**RECORDS PROVIDED**
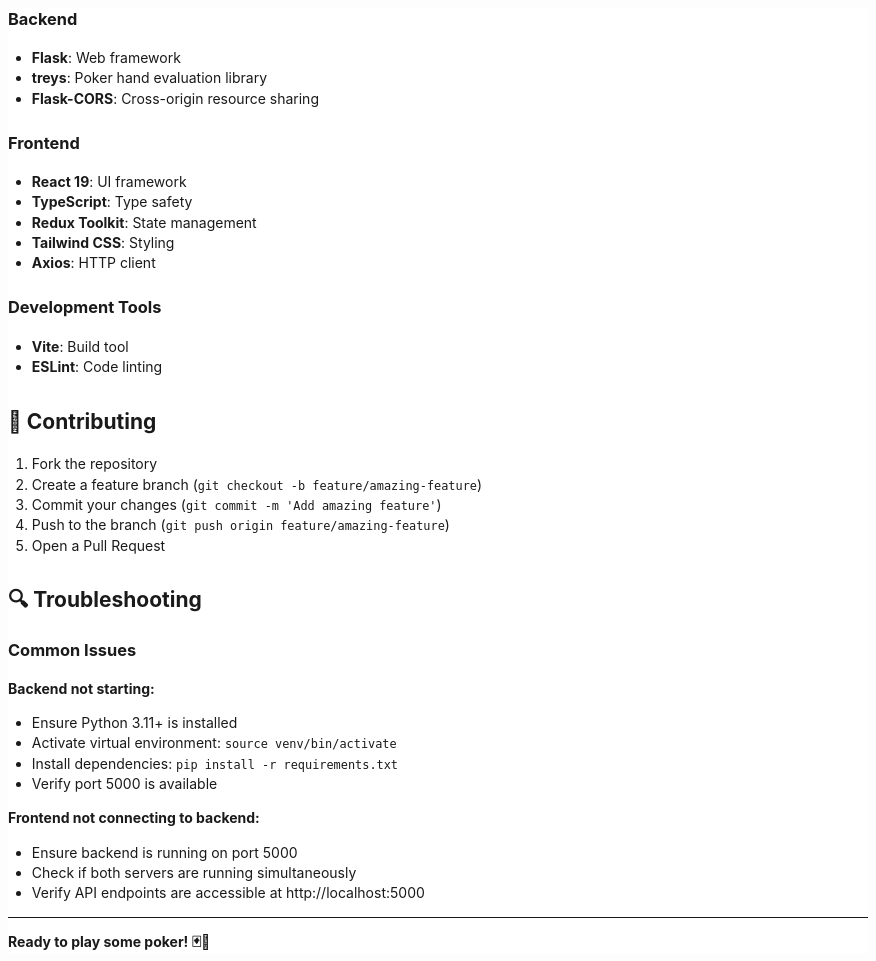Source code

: ### Backend

- **Flask**: Web framework
- **treys**: Poker hand evaluation library
- **Flask-CORS**: Cross-origin resource sharing

### Frontend

- **React 19**: UI framework
- **TypeScript**: Type safety
- **Redux Toolkit**: State management
- **Tailwind CSS**: Styling
- **Axios**: HTTP client

### Development Tools

- **Vite**: Build tool
- **ESLint**: Code linting

## 🤝 Contributing

1. Fork the repository
2. Create a feature branch (`git checkout -b feature/amazing-feature`)
3. Commit your changes (`git commit -m 'Add amazing feature'`)
4. Push to the branch (`git push origin feature/amazing-feature`)
5. Open a Pull Request

## 🔍 Troubleshooting

### Common Issues

**Backend not starting:**

- Ensure Python 3.11+ is installed
- Activate virtual environment: `source venv/bin/activate`
- Install dependencies: `pip install -r requirements.txt`
- Verify port 5000 is available

**Frontend not connecting to backend:**

- Ensure backend is running on port 5000
- Check if both servers are running simultaneously
- Verify API endpoints are accessible at http://localhost:5000

---

**Ready to play some poker! 🃏🎉**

**EXERCISE DIRECTIONS**
An exact copy of the records above is required, leaving out the pictures.

**EXERCISE SOLUTION**
Source code

: ### Backend

- **Flask**: Web framework
- **treys**: Poker hand evaluation library
- **Flask-CORS**: Cross-origin resource sharing

### Frontend

- **React 19**: UI framework
- **TypeScript**: Type safety
- **Redux Toolkit**: State management
- **Tailwind CSS**: Styling
- **Axios**: HTTP client

### Development Tools

- **Vite**: Build tool
- **ESLint**: Code linting

## 🤝 Contributing

1. Fork the repository
2. Create a feature branch (`git checkout -b feature/amazing-feature`)
3. Commit your changes (`git commit -m 'Add amazing feature'`)
4. Push to the branch (`git push origin feature/amazing-feature`)
5. Open a Pull Request

## 🔍 Troubleshooting

### Common Issues

**Backend not starting:**

- Ensure Python 3.11+ is installed
- Activate virtual environment: `source venv/bin/activate`
- Install dependencies: `pip install -r requirements.txt`
- Verify port 5000 is available

**Frontend not connecting to backend:**

- Ensure backend is running on port 5000
- Check if both servers are running simultaneously
- Verify API endpoints are accessible at http://localhost:5000

---

**Ready to play some poker! 🃏🎉**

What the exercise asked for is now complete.